Sharia Supervisory Board memiliki fungsi mengeluarkan fatwa yang terkait dengan sharia compliance. Sharia Supervisory Board juga berfungsi sebagai pemutus atas perbedaan pendapat atau tafsir atas prinsip-prinsip syariah. Di samping ada Sharia Supervisory Board (semacam DSN), Sudan mewajibkan kepada bank syariah memiliki Dewan Pengawas Syariah yang jumlahnya paling sedikit tiga orang.
Di Malaysia, keberadaan DSN masuk struktur Bank Negara Malaysia berada setingkat dengan departemen yaitu di bawah Islamic Banking and Takaful Departmen. Kedudukan ini lebih rendah dibanding dengan kedudukan DSN di Sudan yang setingkat dengan deputi.
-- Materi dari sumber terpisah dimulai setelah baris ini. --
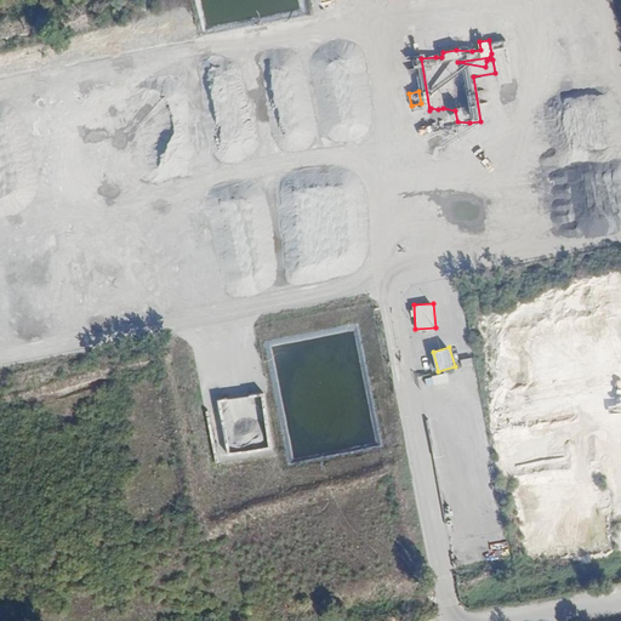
[(428,386),(450,381),(448,372),(426,377),(428,386)]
Fatwa yang dikeluarkan DSN Malaysia secara otomatis diakui oleh bank sentral dan mengikat bagi bank syariah.
Untuk mengantisipasi perbedaan pandangan dan keputusan mengenai kesyariahan suatu bank oleh beberapa DPS, dibentuklah DPS tingkat nasional yang lahan kerja seluruh bank syariah. Di negara Arab dibentuk Dewan Tinggi Fatwa dan Pengawas Syariah yang berfungsi untuk menetapkan fatwa tingkat nasional yang menjadi referensi dan rujukan bagi DPS dan bank syariah secara keseluruhan. Dewan fatwa ini menjadi penentu dan pemutus atas fatwa atau fatwa-fatwa yang berbeda di kalangan DPS di bank syariah.
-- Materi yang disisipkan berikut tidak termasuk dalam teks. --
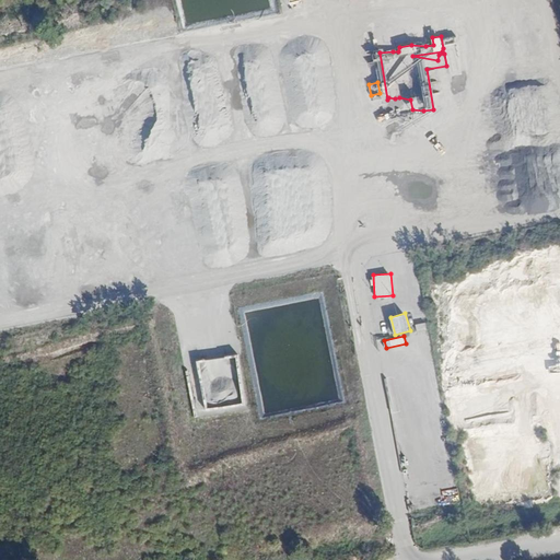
[(423,419),(443,417),(442,407),(422,409),(423,419)]
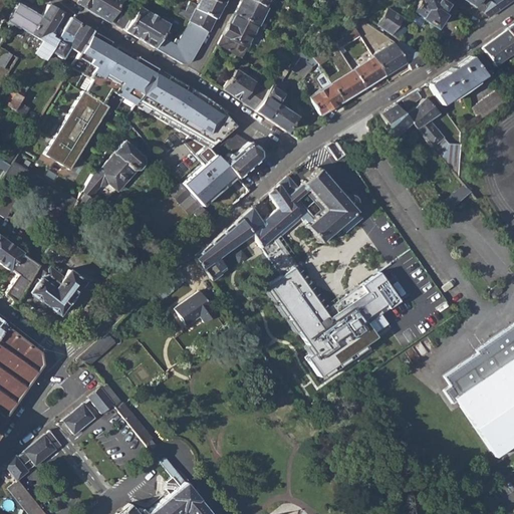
[(77,0),(76,3),(107,21),(120,0),(77,0)]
Anggota DPS diambil dari kalangan yang memiliki pengetahuan luas bidang agama, dan mendalami fikih Islam, fikih muamalat, ekonomi Islam, dan memahami peraturan perundangan yang berlaku yang berkaitan dengan bank syariah. Di bank Islam Faisal dan bank Islam At-Takwa, penentuan dilakukan oleh rapat umum pemegang saham. RUPS berhak menetapkan siapa yang akan menjadi anggota DPS dan syarat-syarat apa yang harus dipenuhi oleh calon anggota DPS.
Peraturan Bank Islam At-Takwa memberikan kewenangan tambahan kepada DPS yaitu dalam kondisi DPS menolak dewan direksi karena saran-sarannya, DPS dapat mengundang RUPS luar biasa dan menyampaikan penyelewengan bank atas prinsip syariah. RUPS dapat mengambil langkah tepat untuk menyebarkan luaskan pandangan dan pernyataan DPS melalui sarana media informasi.
I. Penutup
Keberadaan lembaga pengawas syariah akan selalu berkembang seiring pertumbuhan ekonomi syariah. Dalam RUU Perbankan Syariah yang sedang digodok di DPR, salah satu pasal yang dianggap krusial dan mengundang perdebatan adalah eksistensi DSN-MUI. Apakah lembaga ini tetap dipertahankan atau diganti Komite Ahli Syariah (KAS). Namun, alhamdulillah DPR dan Pemerintah menyetujui mempertahankan DSN dan membentuk KAS.